Friday, 1 August 2025

Eustace Clare Grenville Murray's 'Side Lights on English Society' 1881

 

Vizetelly & Co. first edition - 1881

After all those Crime-Book Society, mainly fast-paced, paperbacks, it was a bit of a struggle to concentrate on this much longer (and rather repetitive) volume. This is the fourth work of Murray's I have read, having started with his very readable The Member for Paris (1871), a cutting dissection of morals in Napoleon III's France (see my Blog for 29th April 2023). I recall that Murray was horse-whipped outside the Conservative Club in 1869 by Lord Carington, who had taken exception to Murray's casting aspersions on his deceased father. Much of Murray's writings cast similar aspersions or other cynical ploys on his contemporaries (particularly politicians and diplomats), so it is no wonder he based himself in Paris from then on. Side Lights was published in the year of his death.

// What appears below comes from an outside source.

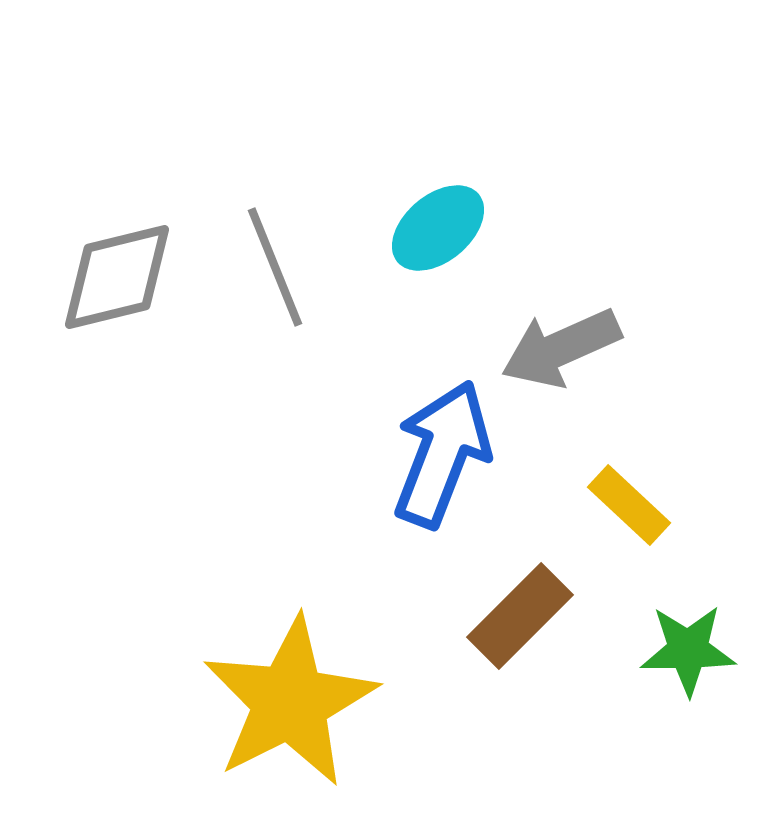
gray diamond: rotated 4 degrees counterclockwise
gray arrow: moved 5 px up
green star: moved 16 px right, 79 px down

Murray dedicates his work to Queen Victoria and the language is so couched that the reader (and the queen?) can't quite make out if it is a genuine tribute or satirically taking the proverbial Michael! ...as a loyal subject, I eagerly embrace the opportunity of laying before you the tribute of my homage. I am proud, as a man of letters, to seek for my work the notice of a Sovereign, not the least of whose titles to the gratitude of distant posterity will be, that in her reign, and owing, in no small degree, to her fostering care, arts and letters have so flourished in this island that the Age of Victoria may challenge comparison with the Ages of Elizabeth and Anne. And he ends: that your Majesty may long be spared to be the protectress of the weak and the terror of evil-doers, and still to direct your people in the way of peace and happiness, truth and justice, religion and piety, is the fervent prayer. Hmm. Take your pick.

In a longish Preface, Murray can't help but put the knife into Authority: when there is a tacit understanding among public men that Government must be carried on by an organised system of falsehood, deceit, and injustice... nepotism and patronage are at the bottom of it. Are you listening Victoria? After all, it is your Government. Murray bemoans the fact that I have written these lines with all the sad and yearning love which an exile feels towards his country. I have suffered twelve years of banishment. However, from this rather bitter harangue, comes a first Volume devoted to distinguishing between the various types of Flirts, whom the author appears to have studied in passionate detail!

Here are a few extracts, which give a flavour of the volume as a whole.

About Flirts in general:
A girl is a Flirt who exchanges a coy glance with a middle-aged eligible bachelor who picks up a glove she has dropped; she is something worse than a Flirt - a minx - if she makes herself pleasant to another girl's betrothed.
Women are less able than men to live without admiration, and have less other work in life than the labour of securing praise.
...the first-class Flirt cares not a pin for scorches. She is the salamander who lives in the fire. Sparks fly round her and she revels in them...
The Flirt's power:
The goal of woman is marriage, and flirting is to girls a means of reaching the goal; in the case of married women it is a pastime, a consolation, or a vengeance...flirting is flattery in action...
The girl smiles...grizzled veterans, whose breasts are covered with medals, nudge each other at her approach; and sundry old ladies, with mortally plain daughters, eye her with that stony stare which, when it is levelled by woman at woman, is as good as purest incense.

And so Murray goes on, with sections on The Flirt who has Plain Sisters; The Ecclesiastical Flirt; Regimental Flirts; The Seaside Flirt (including the one-month-a-year Flirt [who] has a keen eye for the names on the visitors' list of the seaside town to which she resorts); The Studious Flirt - many of whom patrol the British Museum!

Over one hundred pages are devoted to Flirts embedded with those On Her Majesty's Service - whose targets are Attachés, Consuls and Vice-Consuls, Ambassadors and Interpreters. The final section is headed Semi-Detached Wives, where the contents may well have occasioned both most mirth and most anger. Murray begins with the Semi-detached Wife is a lady whose husband exists, but not for her. He may be in prison, or mad, or playing truant...the Semi-detached Wife is an 'acting' widow, but without widow's rank or privileges. Much of the book is very droll and I found myself smirking and mildly chuckling on several occasions. However, to sustain such a myopic Aunt Sally for over 300 pages is really beyond any author, and Murray's shafts become rather repetitive, somewhat tiresome and even bordering on the misogynistic.

The book was much enhanced by the scores of illustrations - redolent of Punch, The Illustrated London News, The Graphic and The Girls' Own Paper. i.e. very nineteenth century.